:: Extract to read ::
The framework of optical coherence tomography angiography (OCTA) image post-processing. a, b Raw images were extracted from the OCTA machines. c, d The images were binarized to obtain the large vessel densities. e An annulus centered at FAZ center with inner diameter of 1 mm and outer diameter 2.5 mm was generated as a mask to the 3 × 3 mm image. f Larger vessels were automatically detected in the superficial capillary plexus. g, h The FAZs were manually delineated from both plexuses. i, j The vessel densities were calculated in the annulus

Statistical analyses

We did a post hoc power calculation to evaluate the statistical power of current existing study (n = 24 AD cases vs 29 controls) using the means and standard deviations derived from Table 4. For superficial capillary plexus (30.54 + 2.86% vs 32.60 + 2.36%) [12,13,14, 16, 37], using an alpha error of 5%, we would have a post hoc power of 80.5%. For the deep capillary plexus, using 43.5 + 4.0% vs 50.9 + 3.6% [11, 15], we would have a post hoc power of 100% (https://clincalc.com/stats/Power.aspx) [38].

To compare the characteristics of participants among groups, one-way analysis of variance (ANOVA) was performed for continuous variables and chi-square tests were performed for categorical variables. Associations between systemic factors (independent variables) with OCTA variables (dependent variable) were assessed using multivariable linear regression analysis. We adjusted for age, gender, race, and included factors with biologically plausible relations to cognitive status and/or OCTA variable, such as the presence of diabetes, blood pressure levels (systolic and diastolic), and signal strength of OCTA scans [29, 30, 37, 39]. The primary outcome of the study was VD and FD, and the secondary outcome was perfusion density of large retinal vessels and FAZ area. To avoid α error accumulation due to multiple testing, we used a conservative Bonferroni correction and considered results statistically significant at the level α = 0.05/2 = 0.025 for primary and secondary outcomes. For all other analyses, a P value < 0.05 was considered statistically significant. The diagnostic accuracy of the OCTA parameter (in terms of statistical significance and effect measure) to differentiate between control and AD/MCI participants was compared by means of the area under the receiver operating characteristic area under the curve (AUC). Statistical analyses were performed using Stata version 16.0 (StataCorp LLC, College Station, TX).

Results

Additional file 1 (Figure S1) detailed the inclusion and exclusion criteria of the study participants. Of the 165 participants who were enrolled and imaged between December 2018 and October 2019, we excluded participants who were unable to complete OCTA scanning due to fatigue (n = 15), poor scan quality (n = 53), and presence of eye diseases such as glaucoma, vascular or nonvascular retinopathies, and age-related macular degeneration which were ascertained from both fundus photographs and OCTA scans (n = 7), leaving 24 AD participants, 37 MCI participants, and 29 control participants with good quality OCTA for analysis. There was no difference in terms of the scan quality (P = 0.133) and eye disease status (P = 0.476) among the groups.
:::
▸ Tasks
A. Say whether each statement agrees with the OCTA excerpt, answering yes or no and quoting the words that decide it. (i) The statistical analyses were run in Stata version 16.0. (ii) Chi-square tests were applied to continuous variables. (iii) 165 participants were enrolled and imaged between December 2018 and October 2019.
B. According to the OCTA excerpt, how many participants were excluded because of poor scan quality?
C. Reproduce the passage of the OCTA excerpt starting at "Additional file 1" and ending at "among the groups.".
The items that come next are separate material, unconnected to the OCTA excerpt.
:: Data supplied ::
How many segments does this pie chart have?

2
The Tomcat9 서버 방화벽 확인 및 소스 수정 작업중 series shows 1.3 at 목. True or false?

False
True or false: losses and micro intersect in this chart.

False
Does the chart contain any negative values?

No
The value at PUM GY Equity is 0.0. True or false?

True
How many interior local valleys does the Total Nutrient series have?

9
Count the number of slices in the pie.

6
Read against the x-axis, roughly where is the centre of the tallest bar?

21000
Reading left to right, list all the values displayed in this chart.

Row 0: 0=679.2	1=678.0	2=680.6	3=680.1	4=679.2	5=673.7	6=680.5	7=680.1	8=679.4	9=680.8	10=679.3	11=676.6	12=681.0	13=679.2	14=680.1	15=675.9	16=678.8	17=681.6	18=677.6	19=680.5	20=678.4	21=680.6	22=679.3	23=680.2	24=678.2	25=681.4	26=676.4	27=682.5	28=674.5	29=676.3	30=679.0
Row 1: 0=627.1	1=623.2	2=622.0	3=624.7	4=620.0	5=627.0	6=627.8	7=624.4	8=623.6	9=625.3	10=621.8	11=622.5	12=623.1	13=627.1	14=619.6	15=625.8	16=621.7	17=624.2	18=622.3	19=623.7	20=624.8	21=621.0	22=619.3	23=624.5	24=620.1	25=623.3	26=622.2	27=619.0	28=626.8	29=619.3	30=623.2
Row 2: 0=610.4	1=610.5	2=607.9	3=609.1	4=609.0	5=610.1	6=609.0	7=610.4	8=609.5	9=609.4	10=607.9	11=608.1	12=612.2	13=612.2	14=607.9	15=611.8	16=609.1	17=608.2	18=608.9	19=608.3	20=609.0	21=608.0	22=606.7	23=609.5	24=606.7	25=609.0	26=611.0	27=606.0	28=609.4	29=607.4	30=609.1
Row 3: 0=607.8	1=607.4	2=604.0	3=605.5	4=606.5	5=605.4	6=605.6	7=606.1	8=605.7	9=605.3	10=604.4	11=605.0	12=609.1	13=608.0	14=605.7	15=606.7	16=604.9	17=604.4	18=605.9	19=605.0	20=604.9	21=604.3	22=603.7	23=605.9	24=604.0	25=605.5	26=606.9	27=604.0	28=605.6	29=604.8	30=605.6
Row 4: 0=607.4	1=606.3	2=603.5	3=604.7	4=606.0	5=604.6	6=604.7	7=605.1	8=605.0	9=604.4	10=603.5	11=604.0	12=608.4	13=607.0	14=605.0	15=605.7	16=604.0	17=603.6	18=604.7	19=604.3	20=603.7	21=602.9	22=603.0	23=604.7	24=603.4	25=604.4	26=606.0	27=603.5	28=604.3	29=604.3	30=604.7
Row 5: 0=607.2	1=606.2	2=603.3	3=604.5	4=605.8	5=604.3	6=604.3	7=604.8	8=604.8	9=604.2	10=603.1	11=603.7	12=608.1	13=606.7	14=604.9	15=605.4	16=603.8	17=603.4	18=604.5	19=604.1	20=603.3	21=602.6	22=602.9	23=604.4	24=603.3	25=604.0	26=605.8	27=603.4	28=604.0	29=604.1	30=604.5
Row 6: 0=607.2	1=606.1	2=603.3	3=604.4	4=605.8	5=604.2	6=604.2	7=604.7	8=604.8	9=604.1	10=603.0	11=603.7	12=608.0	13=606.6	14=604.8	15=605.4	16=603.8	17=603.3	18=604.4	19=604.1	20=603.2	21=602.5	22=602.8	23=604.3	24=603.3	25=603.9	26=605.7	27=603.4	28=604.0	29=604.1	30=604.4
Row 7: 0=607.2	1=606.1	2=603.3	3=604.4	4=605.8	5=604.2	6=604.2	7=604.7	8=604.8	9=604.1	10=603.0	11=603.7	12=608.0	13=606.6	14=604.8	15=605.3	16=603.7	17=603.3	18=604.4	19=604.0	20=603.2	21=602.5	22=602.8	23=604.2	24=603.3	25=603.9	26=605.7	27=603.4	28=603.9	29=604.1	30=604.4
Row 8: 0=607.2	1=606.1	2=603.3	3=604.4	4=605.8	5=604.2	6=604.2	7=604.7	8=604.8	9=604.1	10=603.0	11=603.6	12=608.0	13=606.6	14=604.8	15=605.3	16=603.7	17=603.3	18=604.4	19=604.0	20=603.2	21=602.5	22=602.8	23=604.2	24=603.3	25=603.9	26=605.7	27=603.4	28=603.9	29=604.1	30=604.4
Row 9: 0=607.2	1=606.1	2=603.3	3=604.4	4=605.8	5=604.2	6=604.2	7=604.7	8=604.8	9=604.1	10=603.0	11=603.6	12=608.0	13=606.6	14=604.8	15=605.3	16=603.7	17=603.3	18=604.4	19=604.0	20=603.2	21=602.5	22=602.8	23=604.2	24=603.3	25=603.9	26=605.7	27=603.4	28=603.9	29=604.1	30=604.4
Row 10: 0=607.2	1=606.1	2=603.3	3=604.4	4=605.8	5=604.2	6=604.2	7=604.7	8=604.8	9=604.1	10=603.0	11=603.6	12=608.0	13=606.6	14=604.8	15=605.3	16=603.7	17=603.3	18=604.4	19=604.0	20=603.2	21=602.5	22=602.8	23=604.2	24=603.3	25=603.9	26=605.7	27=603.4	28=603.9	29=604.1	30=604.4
:::
▸ Task solutions
A.
(i) Yes: "Statistical analyses were performed using Stata version 16.0"
(ii) No: "one-way analysis of variance (ANOVA) was performed for continuous variables and chi-square tests were performed for categorical variables"
(iii) Yes: "Of the 165 participants who were enrolled and imaged between December 2018 and October 2019"

B. 53 participants were excluded for poor scan quality.

C.
Additional file 1 (Figure S1) detailed the inclusion and exclusion criteria of the study participants. Of the 165 participants who were enrolled and imaged between December 2018 and October 2019, we excluded participants who were unable to complete OCTA scanning due to fatigue (n = 15), poor scan quality (n = 53), and presence of eye diseases such as glaucoma, vascular or nonvascular retinopathies, and age-related macular degeneration which were ascertained from both fundus photographs and OCTA scans (n = 7), leaving 24 AD participants, 37 MCI participants, and 29 control participants with good quality OCTA for analysis. There was no difference in terms of the scan quality (P = 0.133) and eye disease status (P = 0.476) among the groups.